Task requirements:
Check each line of the data for "text", and copy the ones that have it.

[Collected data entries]
=-=-=
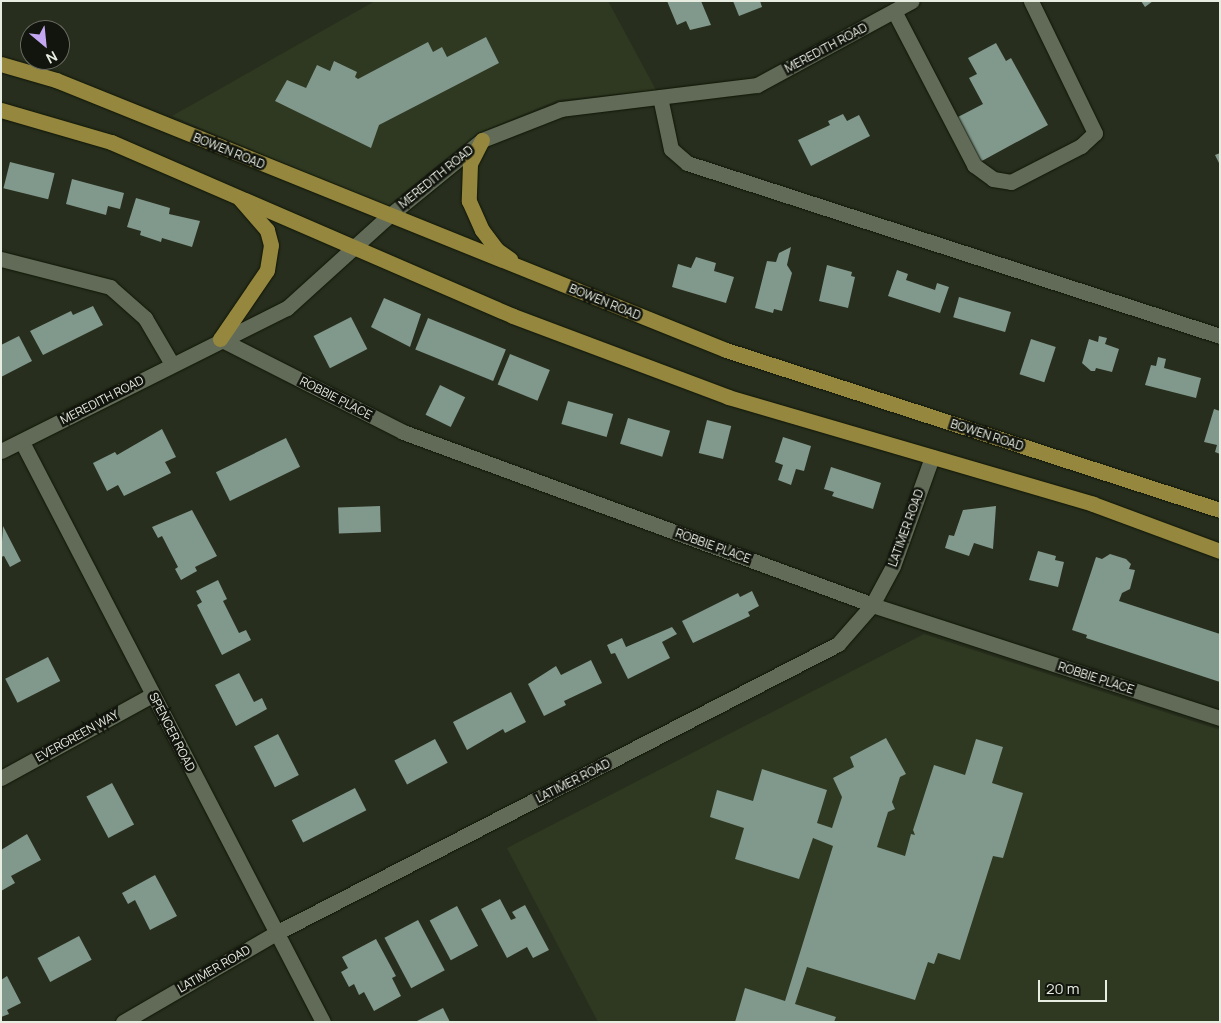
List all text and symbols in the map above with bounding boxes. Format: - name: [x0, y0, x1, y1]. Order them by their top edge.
- north arrow: [20, 20, 70, 70]
- street label: MEREDITH ROAD: [782, 20, 870, 76]
- text: N: [43, 47, 61, 69]
- street label: BOWEN ROAD: [191, 130, 267, 172]
- street label: MEREDITH ROAD: [396, 143, 476, 211]
- street label: BOWEN ROAD: [567, 281, 643, 323]
- street label: MEREDITH ROAD: [58, 373, 146, 427]
- street label: ROBBIE PLACE: [297, 374, 375, 422]
- street label: BOWEN ROAD: [949, 416, 1025, 454]
- street label: LATIMER ROAD: [885, 487, 927, 569]
- street label: ROBBIE PLACE: [673, 526, 753, 566]
- street label: ROBBIE PLACE: [1056, 659, 1136, 697]
- street label: SPENCER ROAD: [146, 690, 198, 774]
- street label: EVERGREEN WAY: [33, 707, 121, 765]
- street label: LATIMER ROAD: [533, 756, 613, 806]
- street label: LATIMER ROAD: [175, 942, 253, 996]
- scale bar: [1041, 970, 1110, 1002]
- text: 20 m: [1046, 978, 1079, 999]

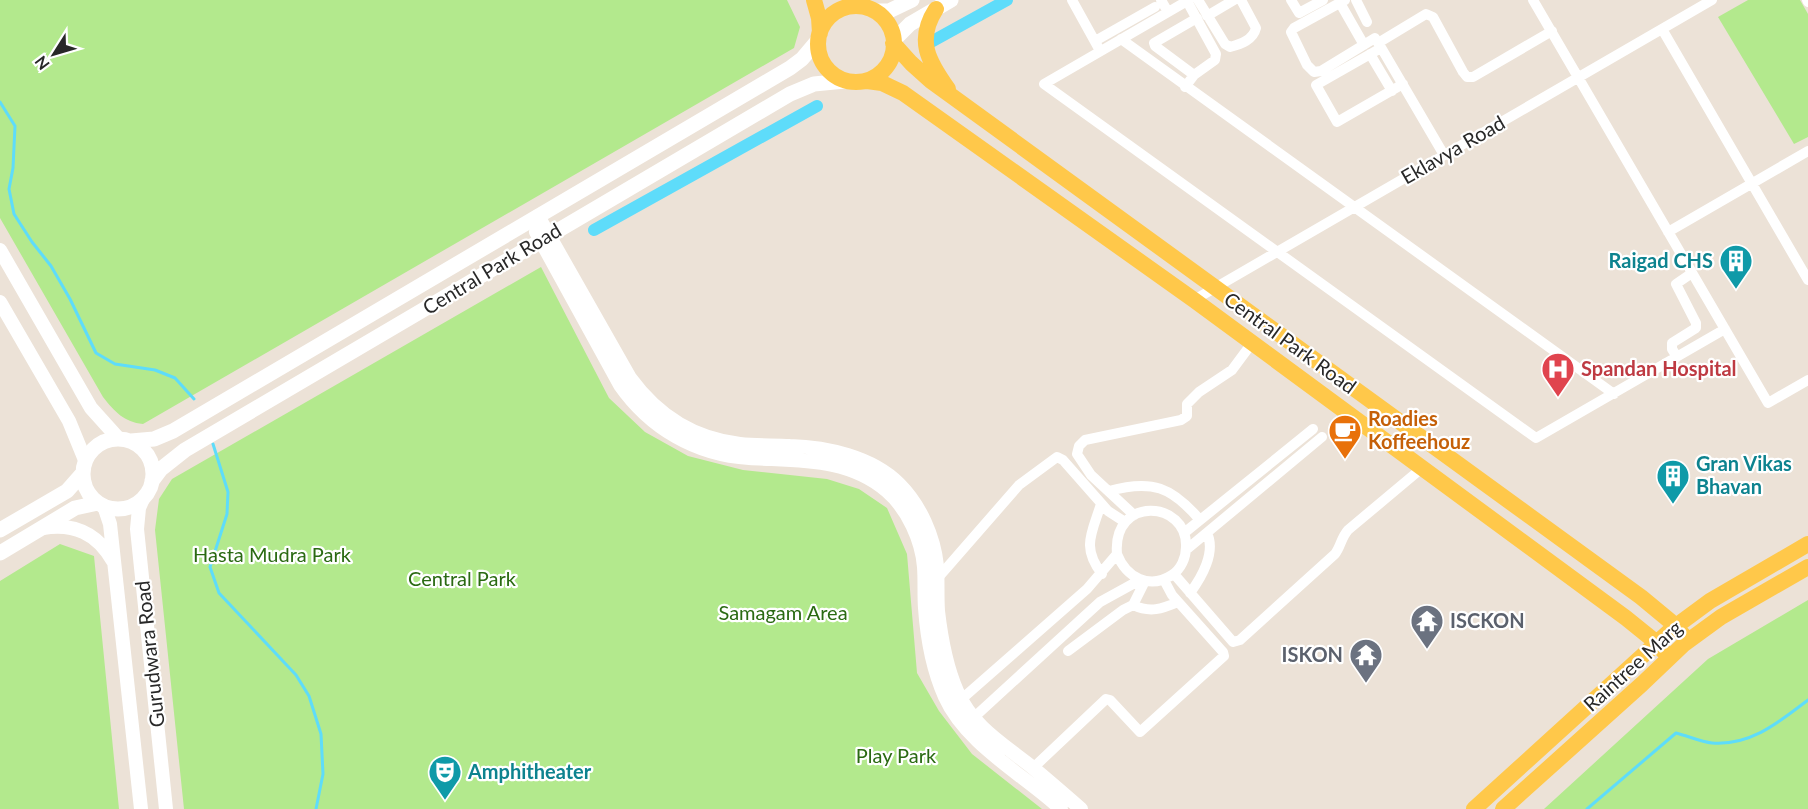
=-=-=
Result of this exercise:
List all text and symbols in the map above with bounding boxes. Format: - name: [x0, y0, x1, y1]. Order them by their top edge.
- text: N: [43, 47, 61, 69]
- text: 20 m: [1046, 978, 1079, 999]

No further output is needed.